▸ **Aim of the exercise**
Your answer should be the line containing "index pip: (912, 802)" and each line after it through the end of the data below, repeated exactly.

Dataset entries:
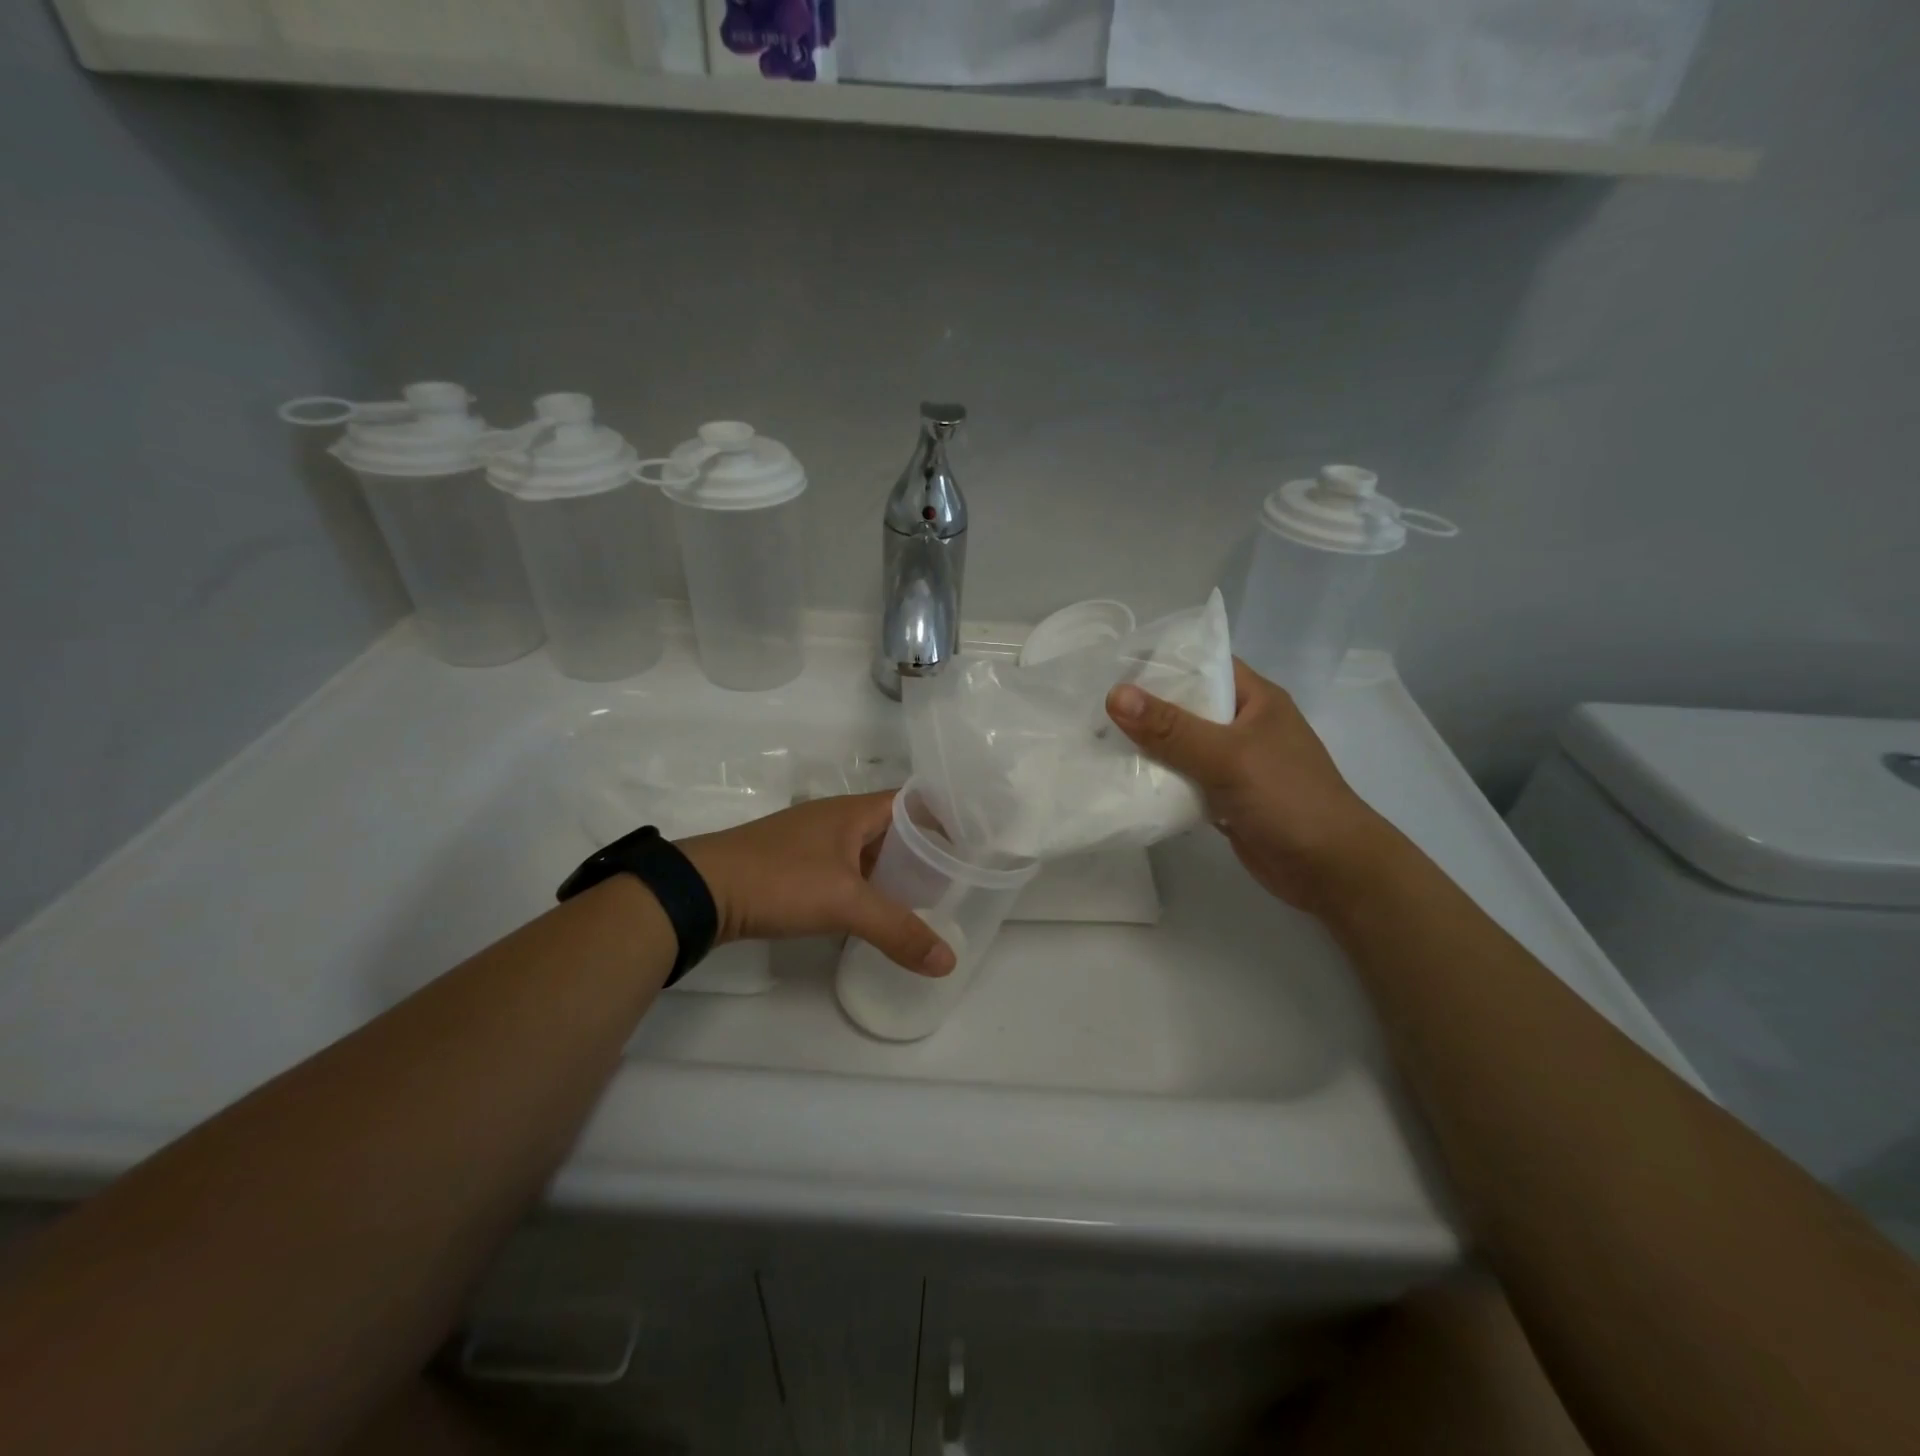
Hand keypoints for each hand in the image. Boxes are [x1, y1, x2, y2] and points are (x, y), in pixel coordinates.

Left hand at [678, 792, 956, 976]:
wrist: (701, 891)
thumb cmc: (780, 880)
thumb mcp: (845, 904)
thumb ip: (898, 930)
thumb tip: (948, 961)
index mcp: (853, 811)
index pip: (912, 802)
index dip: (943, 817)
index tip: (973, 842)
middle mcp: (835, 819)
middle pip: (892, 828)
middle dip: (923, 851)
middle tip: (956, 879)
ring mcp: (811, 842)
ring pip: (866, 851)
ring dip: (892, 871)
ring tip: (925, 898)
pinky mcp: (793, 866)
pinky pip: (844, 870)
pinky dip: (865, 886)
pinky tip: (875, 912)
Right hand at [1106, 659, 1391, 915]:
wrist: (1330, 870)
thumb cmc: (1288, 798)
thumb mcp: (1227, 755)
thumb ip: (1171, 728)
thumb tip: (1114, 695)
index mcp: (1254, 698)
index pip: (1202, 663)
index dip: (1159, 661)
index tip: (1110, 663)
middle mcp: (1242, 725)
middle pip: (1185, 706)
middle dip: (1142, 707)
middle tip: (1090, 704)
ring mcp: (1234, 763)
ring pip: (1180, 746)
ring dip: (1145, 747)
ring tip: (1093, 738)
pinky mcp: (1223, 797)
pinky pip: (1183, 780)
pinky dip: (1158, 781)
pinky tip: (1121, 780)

▸ **Answer below**
index pip: (912, 802)
index dip: (943, 817)
index tip: (973, 842)
middle mcp: (835, 819)
middle pip: (892, 828)
middle dip: (923, 851)
middle tip: (956, 879)
ring mcp: (811, 842)
ring pip: (866, 851)
ring dip: (892, 871)
ring tip: (925, 898)
pinky mcp: (793, 866)
pinky pip: (844, 870)
pinky dip: (865, 886)
pinky tip: (875, 912)
Right hand at [1106, 659, 1391, 915]:
wrist: (1330, 870)
thumb cmc: (1288, 798)
thumb mcp: (1227, 755)
thumb ip: (1171, 728)
thumb tip: (1114, 695)
index mcp: (1254, 698)
index pip: (1202, 663)
index dip: (1159, 661)
index tip: (1110, 663)
middle mcp: (1242, 725)
middle pip: (1185, 706)
middle dip: (1142, 707)
middle tip: (1090, 704)
ring mcp: (1234, 763)
ring pip: (1180, 746)
ring dip: (1145, 747)
ring tip: (1093, 738)
pinky mcp: (1223, 797)
pinky pip: (1183, 780)
pinky dip: (1158, 781)
pinky tip: (1121, 780)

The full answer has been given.